■ INSTRUCTIONS TO FOLLOW ■
From the first line of the records below through the line with "50pcs עגול רטרו", output each line exactly; skip the pictures.

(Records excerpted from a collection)
%%

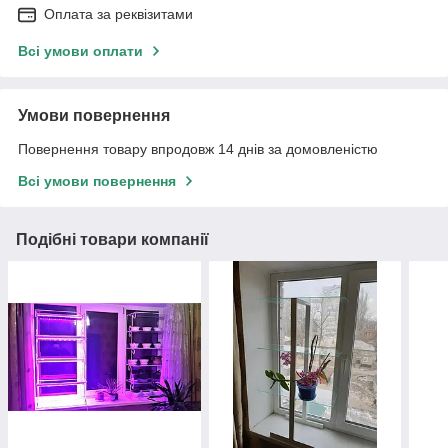
Оплата за реквізитами
Всі умови оплати
Умови повернення
Повернення товару впродовж 14 днів за домовленістю
Всі умови повернення
Подібні товари компанії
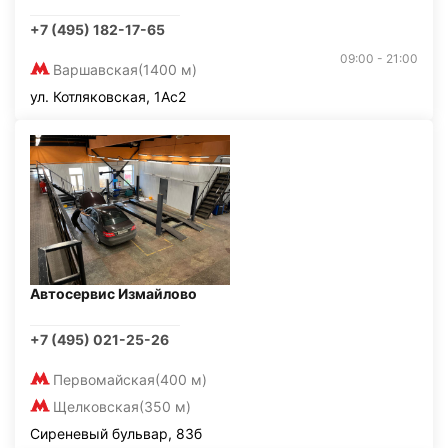
+7 (495) 182-17-65
09:00 - 21:00
Варшавская
(1400 м)
ул. Котляковская, 1Ас2
Автосервис Измайлово
+7 (495) 021-25-26
Первомайская
(400 м)
Щелковская
(350 м)
Сиреневый бульвар, 83б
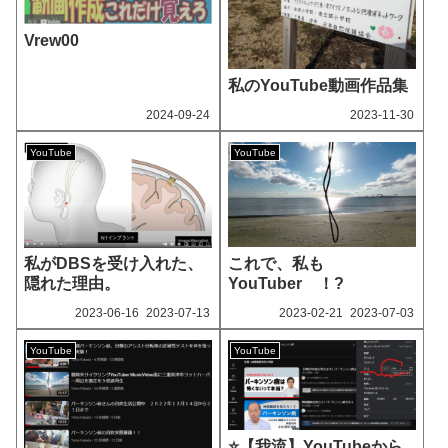
Vrew00
私のYouTube動画作品集
2024‐09-24
2023‐11-30
YouTube
YouTube
これで、私も
私がDBSを受け入れた、
YouTuber ！?
隠れた理由。
2023‐06-16
2023‐07-13
2023‐02-21
2023‐07-03
YouTube
YouTube
⭐【我流】YouTubeから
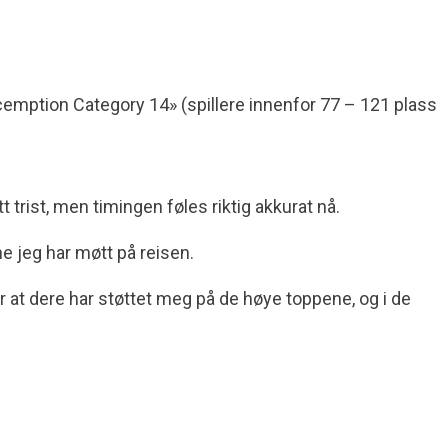
xcemption Category 14» (spillere innenfor 77 – 121 plass
trist, men timingen føles riktig akkurat nå.
e jeg har møtt på reisen.
r at dere har støttet meg på de høye toppene, og i de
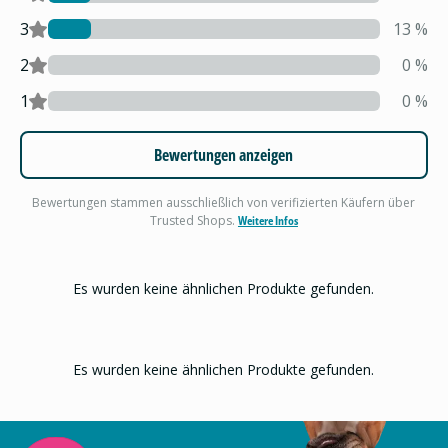
3
13
%
2
0
%
1
0
%
Bewertungen anzeigen
Bewertungen stammen ausschließlich von verifizierten Käufern über
Trusted Shops.
Weitere Infos
Es wurden keine ähnlichen Produkte gefunden.
Es wurden keine ähnlichen Produkte gefunden.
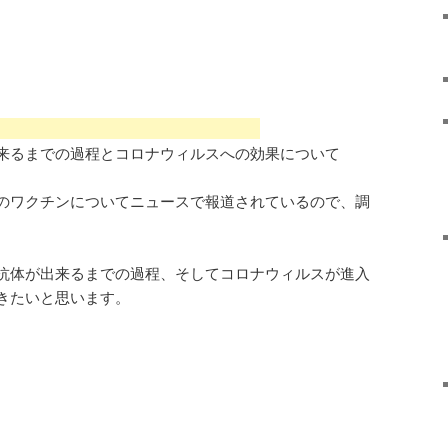
出来るまでの過程とコロナウィルスへの効果について
のワクチンについてニュースで報道されているので、調
ら抗体が出来るまでの過程、そしてコロナウィルスが進入
きたいと思います。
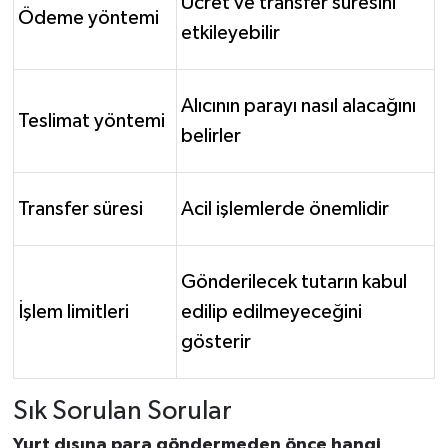
Ücret ve transfer süresini
Ödeme yöntemi
etkileyebilir
Alıcının parayı nasıl alacağını
Teslimat yöntemi
belirler
Transfer süresi
Acil işlemlerde önemlidir
Gönderilecek tutarın kabul
İşlem limitleri
edilip edilmeyeceğini
gösterir
Sık Sorulan Sorular
Yurt dışına para göndermeden önce hangi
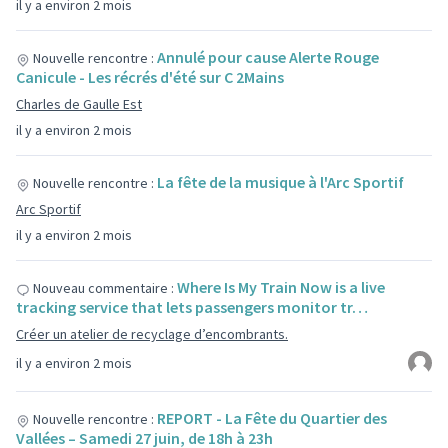
il y a environ 2 mois
Annulé pour cause Alerte Rouge
Nouvelle rencontre :
Canicule - Les récrés d'été sur C 2Mains
Charles de Gaulle Est
il y a environ 2 mois
La fête de la musique à l'Arc Sportif
Nouvelle rencontre :
Arc Sportif
il y a environ 2 mois
Where Is My Train Now is a live
Nouveau commentaire :
tracking service that lets passengers monitor tr…
Créer un atelier de recyclage d’encombrants.
il y a environ 2 mois
REPORT - La Fête du Quartier des
Nouvelle rencontre :
Vallées – Samedi 27 juin, de 18h à 23h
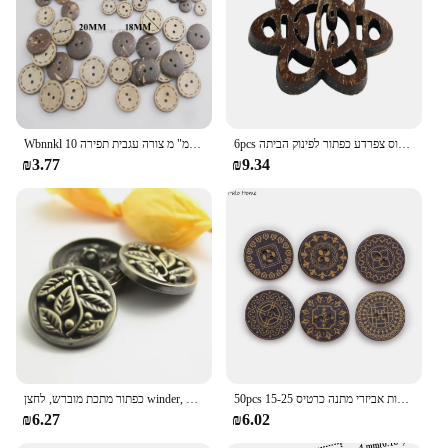
6pcs רטרו מיוחד בצורת כפתורים קוקוס בצורת פרח עץ פרח צפרדע סוס צפרדע כפתור לפינוק הביתה
Wbnnkl 10 מ "מ/15 מ" מ/20 מ "מ/20 מ" מ/20 מ "מ/20 מ" מ צורה עגבית תפירה
₪3.77
₪9.34
50pcs עגול רטרו בציר הדפסת סדרת עץ כפתור תפירת עבודת יד רעיונות בגדי מלאכות אביזרי מתנה כרטיס 15-25mm
כפתור מתכת מוברש, לחצן winder, קישוט רטרו, קישוט רטרו, קישוטים, 18-40 מ "מ, 10 יחידות
₪6.27
₪6.02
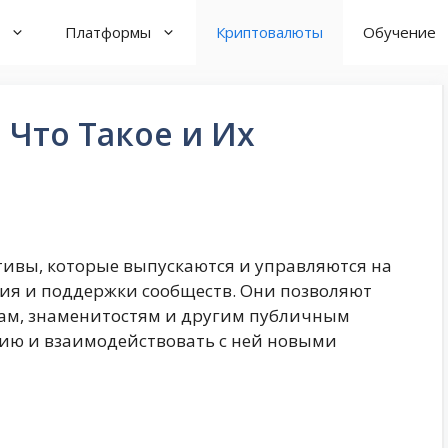
Платформы
Криптовалюты
Обучение
 Что Такое и Их
ивы, которые выпускаются и управляются на
ия и поддержки сообществ. Они позволяют
цам, знаменитостям и другим публичным
ию и взаимодействовать с ней новыми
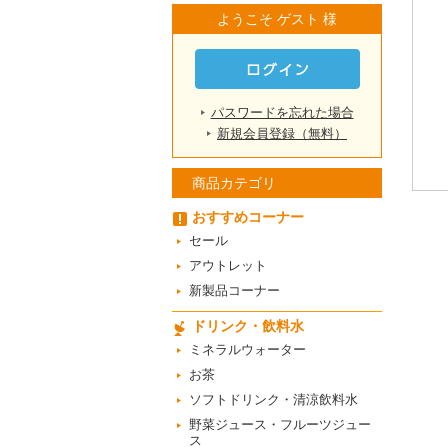
ようこそ ゲスト 様
パスワードを忘れた場合
新規会員登録（無料）
商品カテゴリ
おすすめコーナー
セール
アウトレット
新製品コーナー
ドリンク・飲料水
ミネラルウォーター
お茶
ソフトドリンク・清涼飲料水
野菜ジュース・フルーツジュー
ス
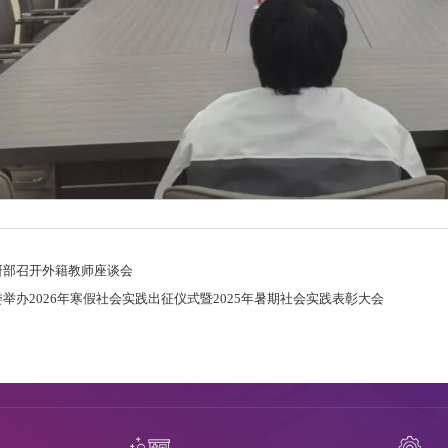
研部召开外籍教师座谈会
举办2026年寒假社会实践出征仪式暨2025年暑期社会实践表彰大会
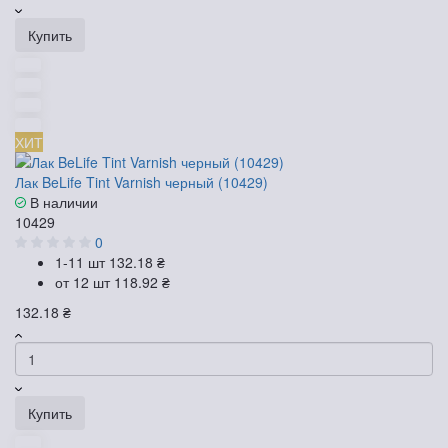
Купить
ХИТ
Лак BeLife Tint Varnish черный (10429)
В наличии
10429
0
1-11 шт
132.18 ₴
от 12 шт
118.92 ₴
132.18 ₴
Купить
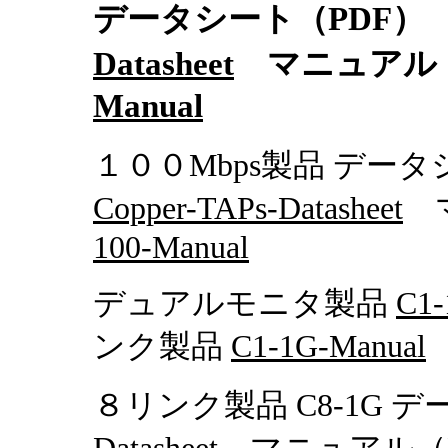
データシート（PDF
Datasheet
マニュアル（
Manual
１００Mbps製品 デー
Copper-TAPs-Datasheet
マ
100-Manual
デュアルモニタ製品
C1-
ンク製品
C1-1G-Manual
８リンク製品 C8-1G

%%

■ SOLUTION FOR THIS PROBLEM ■
Оплата за реквізитами
Всі умови оплати
Умови повернення
Повернення товару впродовж 14 днів за домовленістю
Всі умови повернення
Подібні товари компанії
+7 (495) 182-17-65
09:00 - 21:00
Варшавская
(1400 м)
ул. Котляковская, 1Ас2
Автосервис Измайлово
+7 (495) 021-25-26
Первомайская
(400 м)
Щелковская
(350 м)
Сиреневый бульвар, 83б
Vrew00
私のYouTube動画作品集
2024‐09-24
2023‐11-30
YouTube
YouTube
これで、私も
私がDBSを受け入れた、
YouTuber ！?
隠れた理由。
2023‐06-16
2023‐07-13
2023‐02-21
2023‐07-03
YouTube
YouTube
⭐【我流】YouTubeから
xcemption Category 14» (spillere innenfor 77 – 121 plass
trist, men timingen føles riktig akkurat nå.
e jeg har møtt på reisen.
r at dere har støttet meg på de høye toppene, og i de
3
13
%
2
0
%
1
0
%
Bewertungen anzeigen
Bewertungen stammen ausschließlich von verifizierten Käufern über
Trusted Shops.
Weitere Infos
Es wurden keine ähnlichen Produkte gefunden.
Es wurden keine ähnlichen Produkte gefunden.
出来るまでの過程とコロナウィルスへの効果について
のワクチンについてニュースで報道されているので、調
ら抗体が出来るまでの過程、そしてコロナウィルスが進入
きたいと思います。
Ücret ve transfer süresini
Ödeme yöntemi
etkileyebilir
Alıcının parayı nasıl alacağını
Teslimat yöntemi
belirler
Transfer süresi
Acil işlemlerde önemlidir
Gönderilecek tutarın kabul
İşlem limitleri
edilip edilmeyeceğini
gösterir
Sık Sorulan Sorular
Yurt dışına para göndermeden önce hangi
il y a environ 2 mois
Annulé pour cause Alerte Rouge
Nouvelle rencontre :
Canicule - Les récrés d'été sur C 2Mains
Charles de Gaulle Est
il y a environ 2 mois
La fête de la musique à l'Arc Sportif
Nouvelle rencontre :
Arc Sportif
il y a environ 2 mois
Where Is My Train Now is a live
Nouveau commentaire :
tracking service that lets passengers monitor tr…
Créer un atelier de recyclage d’encombrants.
il y a environ 2 mois
REPORT - La Fête du Quartier des
Nouvelle rencontre :
Vallées – Samedi 27 juin, de 18h à 23h
6pcs רטרו מיוחד בצורת כפתורים קוקוס בצורת פרח עץ פרח צפרדע סוס צפרדע כפתור לפינוק הביתה
Wbnnkl 10 מ "מ/15 מ" מ/20 מ "מ/20 מ" מ/20 מ "מ/20 מ" מ צורה עגבית תפירה
₪3.77
₪9.34
50pcs עגול רטרו בציר הדפסת סדרת עץ כפתור תפירת עבודת יד רעיונות בגדי מלאכות אביזרי מתנה כרטיס 15-25mm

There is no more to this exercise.